While it’s hard to say exactly how old the tree was, it’s possible it was 400-years-old or older.

Myers said he’s often heard from locals that, “Oak trees live for 200 years and then die slowly for 200 years.”

Periodically, Myers said his hikers would notice that a large branch had come down.

“We’d say, ‘Yeah, she’s getting pretty old.’ ”

Breck Parkman, retired California Senior State Parks Archaeologist, said that while the Grandmother Oak will be missed, it represents a new habitat for the many oaks it has “sired,” as well as other life forms who will seek shelter and food in the tree’s decaying remains.

“This grand old tree’s death is an important part of the cycle of life,” said Parkman. “Life will go on without her and because of her.”

The McCormick Addition to Sugarloaf exists thanks to the Perry family, which sold over 1,000 acres of their McCormick Ranch to Sonoma Ag + Open Space in the mid-1990s.

According to Sugarloaf’s Roney, Sandra Learned Perry and her family created an environmental education organization, Acorn Soupe, which took children to the ranch, always making sure to visit the Grandmother Oak.

Sonoma County-based LandPaths, an environmental stewardship non-profit, regularly brought school classes up to the tree and engaged in an activity that involved students encircling the tree while holding hands.
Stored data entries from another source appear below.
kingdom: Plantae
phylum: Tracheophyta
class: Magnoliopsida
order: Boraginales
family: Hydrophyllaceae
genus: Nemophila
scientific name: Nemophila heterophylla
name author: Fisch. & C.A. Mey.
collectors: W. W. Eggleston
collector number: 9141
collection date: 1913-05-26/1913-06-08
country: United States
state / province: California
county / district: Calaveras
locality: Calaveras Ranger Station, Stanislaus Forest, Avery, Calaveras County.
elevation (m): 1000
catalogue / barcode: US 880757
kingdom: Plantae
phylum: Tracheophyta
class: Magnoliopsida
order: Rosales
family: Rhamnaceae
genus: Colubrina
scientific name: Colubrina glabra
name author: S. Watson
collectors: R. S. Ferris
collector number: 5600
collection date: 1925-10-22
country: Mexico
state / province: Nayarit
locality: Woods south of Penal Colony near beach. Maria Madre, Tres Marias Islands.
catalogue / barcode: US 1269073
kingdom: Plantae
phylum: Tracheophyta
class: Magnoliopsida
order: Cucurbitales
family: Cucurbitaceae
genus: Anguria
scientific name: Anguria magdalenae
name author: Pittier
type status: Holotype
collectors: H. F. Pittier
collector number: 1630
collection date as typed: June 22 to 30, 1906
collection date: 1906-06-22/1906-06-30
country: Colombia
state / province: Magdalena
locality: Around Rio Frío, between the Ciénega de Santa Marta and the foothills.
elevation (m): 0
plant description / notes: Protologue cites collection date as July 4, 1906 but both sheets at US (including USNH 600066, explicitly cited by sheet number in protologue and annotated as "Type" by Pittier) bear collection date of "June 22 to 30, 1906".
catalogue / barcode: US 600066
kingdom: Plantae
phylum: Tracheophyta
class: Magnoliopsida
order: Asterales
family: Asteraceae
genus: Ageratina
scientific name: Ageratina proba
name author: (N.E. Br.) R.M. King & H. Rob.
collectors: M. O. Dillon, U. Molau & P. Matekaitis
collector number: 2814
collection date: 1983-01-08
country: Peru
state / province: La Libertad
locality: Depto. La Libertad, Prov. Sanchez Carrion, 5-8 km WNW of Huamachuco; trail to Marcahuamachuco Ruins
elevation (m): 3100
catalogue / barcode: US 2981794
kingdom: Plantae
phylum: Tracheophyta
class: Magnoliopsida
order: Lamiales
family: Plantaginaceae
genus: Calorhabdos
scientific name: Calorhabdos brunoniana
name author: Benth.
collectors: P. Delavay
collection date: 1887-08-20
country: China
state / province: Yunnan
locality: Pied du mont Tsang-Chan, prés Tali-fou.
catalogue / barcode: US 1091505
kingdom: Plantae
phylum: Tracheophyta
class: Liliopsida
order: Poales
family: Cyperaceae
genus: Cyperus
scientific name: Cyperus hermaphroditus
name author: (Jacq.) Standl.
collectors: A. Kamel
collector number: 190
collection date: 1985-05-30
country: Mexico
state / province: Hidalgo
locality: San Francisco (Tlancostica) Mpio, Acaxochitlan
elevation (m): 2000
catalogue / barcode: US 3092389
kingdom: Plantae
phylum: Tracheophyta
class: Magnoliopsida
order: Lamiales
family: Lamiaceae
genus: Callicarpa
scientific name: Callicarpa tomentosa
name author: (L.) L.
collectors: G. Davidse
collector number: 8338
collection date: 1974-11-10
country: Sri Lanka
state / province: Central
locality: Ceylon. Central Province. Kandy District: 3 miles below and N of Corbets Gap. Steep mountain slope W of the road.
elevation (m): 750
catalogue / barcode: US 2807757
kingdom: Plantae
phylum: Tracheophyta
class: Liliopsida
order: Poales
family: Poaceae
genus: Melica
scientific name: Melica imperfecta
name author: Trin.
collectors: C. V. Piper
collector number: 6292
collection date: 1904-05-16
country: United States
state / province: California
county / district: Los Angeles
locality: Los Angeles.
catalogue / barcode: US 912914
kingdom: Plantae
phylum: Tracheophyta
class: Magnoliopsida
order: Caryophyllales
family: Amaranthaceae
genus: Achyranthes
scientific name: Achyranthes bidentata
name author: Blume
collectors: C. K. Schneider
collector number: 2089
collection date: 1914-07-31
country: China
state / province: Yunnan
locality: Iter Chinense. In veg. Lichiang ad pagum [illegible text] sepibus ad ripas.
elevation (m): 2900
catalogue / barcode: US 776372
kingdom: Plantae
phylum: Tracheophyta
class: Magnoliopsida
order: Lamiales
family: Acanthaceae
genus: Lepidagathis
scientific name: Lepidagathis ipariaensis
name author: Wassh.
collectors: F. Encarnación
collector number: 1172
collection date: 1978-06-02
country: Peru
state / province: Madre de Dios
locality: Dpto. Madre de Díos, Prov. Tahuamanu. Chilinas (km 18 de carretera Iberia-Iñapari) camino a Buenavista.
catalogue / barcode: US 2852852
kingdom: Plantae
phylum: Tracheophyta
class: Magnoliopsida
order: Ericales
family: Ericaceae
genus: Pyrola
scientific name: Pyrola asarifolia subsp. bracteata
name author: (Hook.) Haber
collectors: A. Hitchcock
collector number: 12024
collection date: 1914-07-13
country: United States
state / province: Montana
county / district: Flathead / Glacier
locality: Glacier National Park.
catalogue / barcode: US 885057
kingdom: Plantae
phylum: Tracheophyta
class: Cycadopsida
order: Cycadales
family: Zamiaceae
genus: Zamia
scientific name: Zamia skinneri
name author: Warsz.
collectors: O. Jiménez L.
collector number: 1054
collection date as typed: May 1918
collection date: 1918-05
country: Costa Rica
It would usually take eight or nine students to close the circle around the massive Grandmother Oak.

The Grandmother Oak even inspired poetry, a testament to its impact and influence on mere mortals.

Tim Bacon, a frequent Bill & Dave hiker penned this:

Grandmother Oak

Once there were people who

worshipped oak trees, saw them as deities.

Set fires to protect them from fir trees

before those shadow casting demons could dwarf them.

Tribes who moved to the rhythms of blossomings

and harvests of solar sired fruits which when

ground up became the bones and sinew of their being.

They knew to whom their lives truly belonged.

We don’t eat acorns, aren’t dependent on them for survival.

Yet we come this way in humble reverence because

we can sense the power that resided here,

feel the strength in the massive trunk that remains,

even as we see the snapped off limbs

moldering in the soil that birthed them,

observe the holes bored into bark by creatures

that thrive on this magnificent flesh

or prey on those who do.

We who suffer our own not so gradual decay

can find inspiration in the green that emerges

from those branches still fired by the sun

discover that even in decline there persists the

opportunity to show our grandeur

to remind ourselves and others

as this tree instructs us today:

it is not what we have lost

but what endures that makes us divine.